What you will do - Without any of the pictures, set down the data below exactly.

Given information -
# # # # # # #

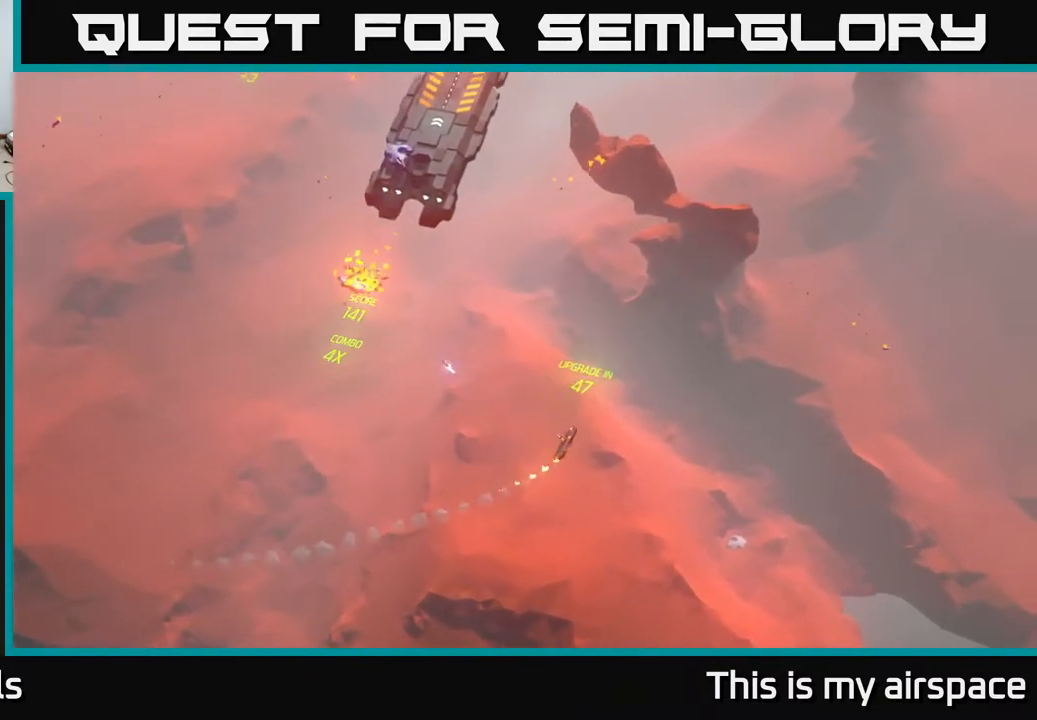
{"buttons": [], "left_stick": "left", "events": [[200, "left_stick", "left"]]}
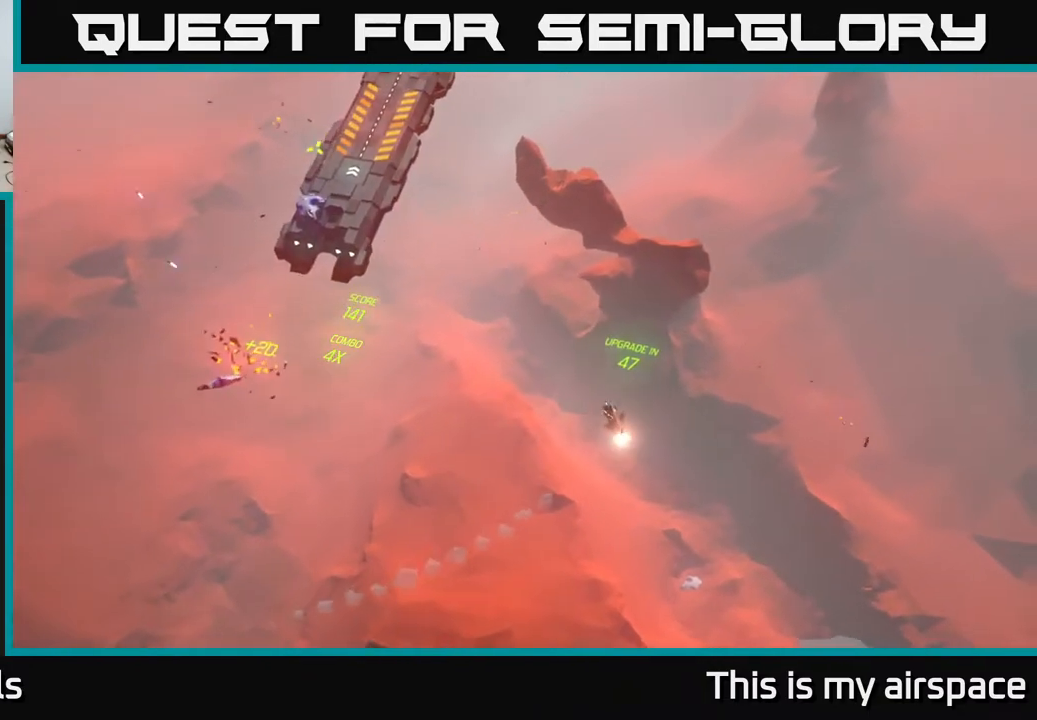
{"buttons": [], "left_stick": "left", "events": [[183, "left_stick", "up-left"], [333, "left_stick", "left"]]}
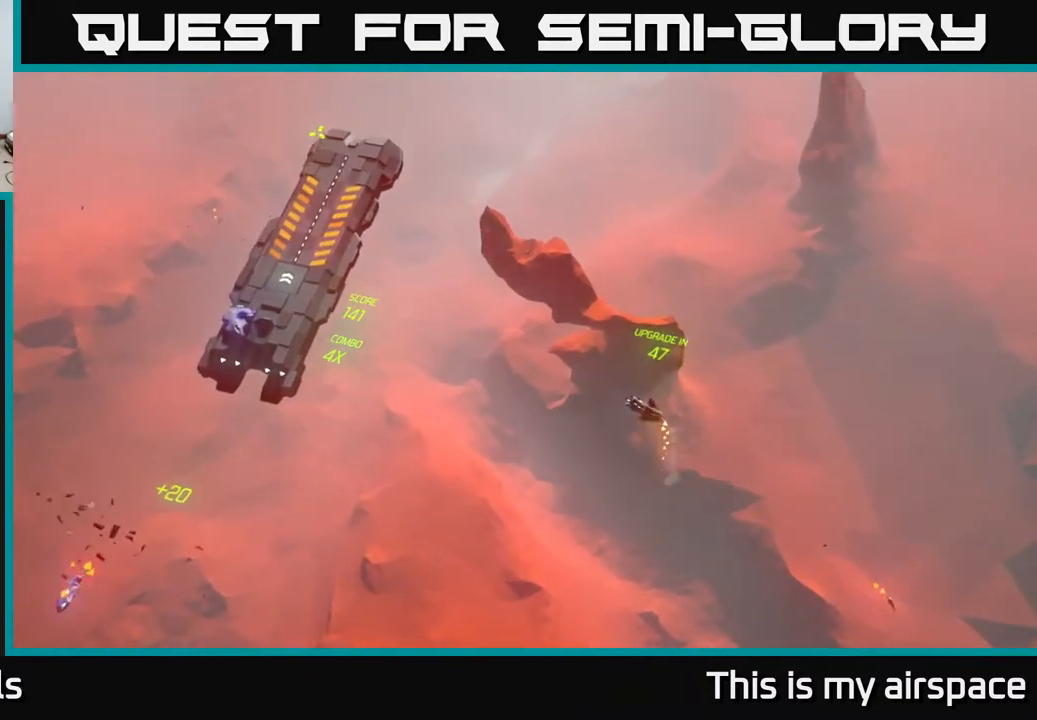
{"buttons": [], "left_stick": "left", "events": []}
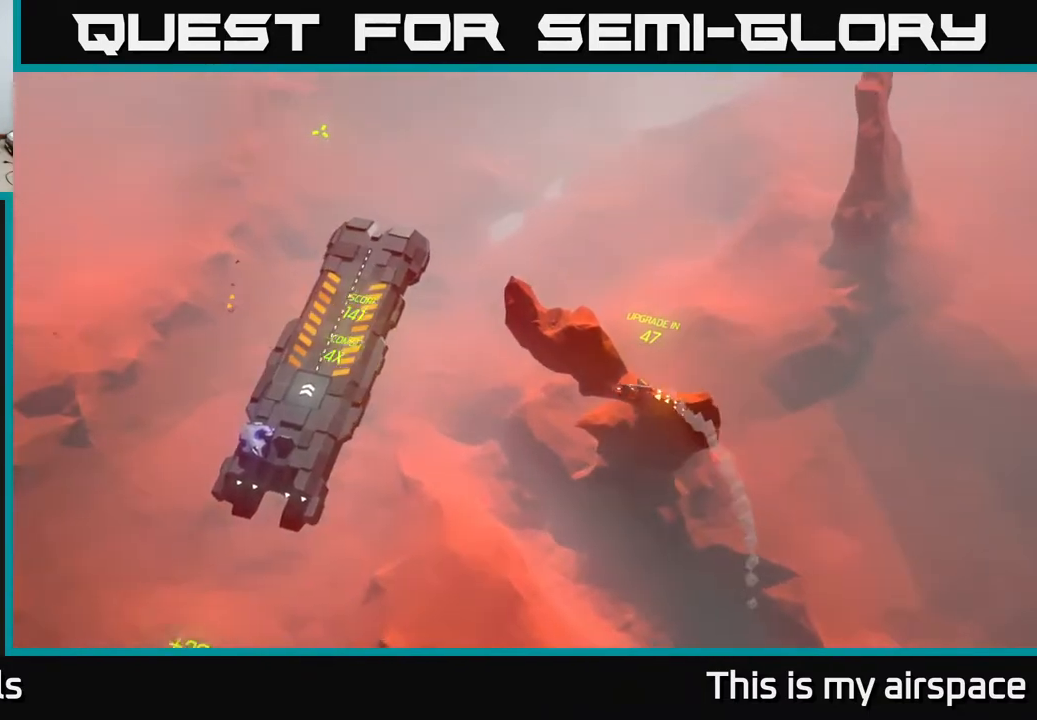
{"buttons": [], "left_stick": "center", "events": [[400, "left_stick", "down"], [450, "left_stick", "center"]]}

# # # # # # #

Answer to the problem -
{"buttons": [], "left_stick": "left", "events": [[200, "left_stick", "left"]]}
{"buttons": [], "left_stick": "left", "events": [[183, "left_stick", "up-left"], [333, "left_stick", "left"]]}
{"buttons": [], "left_stick": "left", "events": []}
{"buttons": [], "left_stick": "center", "events": [[400, "left_stick", "down"], [450, "left_stick", "center"]]}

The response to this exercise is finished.